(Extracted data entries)
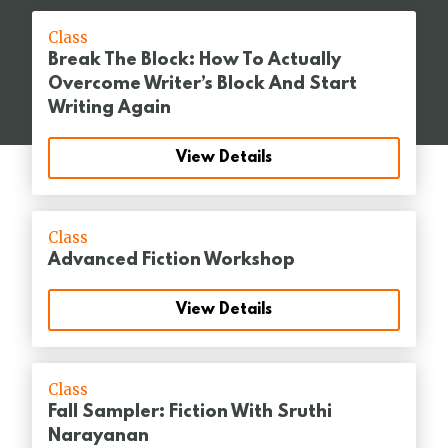
Class
Break The Block: How To Actually
Overcome Writer’s Block And Start
Writing Again
View Details
Class
Advanced Fiction Workshop
View Details
Class
Fall Sampler: Fiction With Sruthi
Narayanan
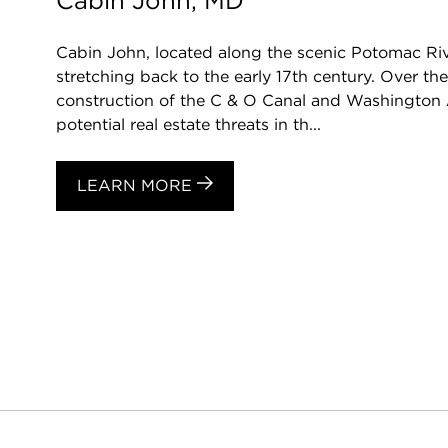
Cabin John, MD
Cabin John, located along the scenic Potomac Rive
stretching back to the early 17th century. Over t
construction of the C & O Canal and Washington 
potential real estate threats in th...
LEARN MORE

EXERCISE AIM: Reproduce the text of the material above verbatim, line by line, leaving out the pictures.

RESULT OF THE TASK:
Class
Break The Block: How To Actually
Overcome Writer’s Block And Start
Writing Again
View Details
Class
Advanced Fiction Workshop
View Details
Class
Fall Sampler: Fiction With Sruthi
Narayanan
Cabin John, MD
Cabin John, located along the scenic Potomac Rive
stretching back to the early 17th century. Over t
construction of the C & O Canal and Washington 
potential real estate threats in th...
LEARN MORE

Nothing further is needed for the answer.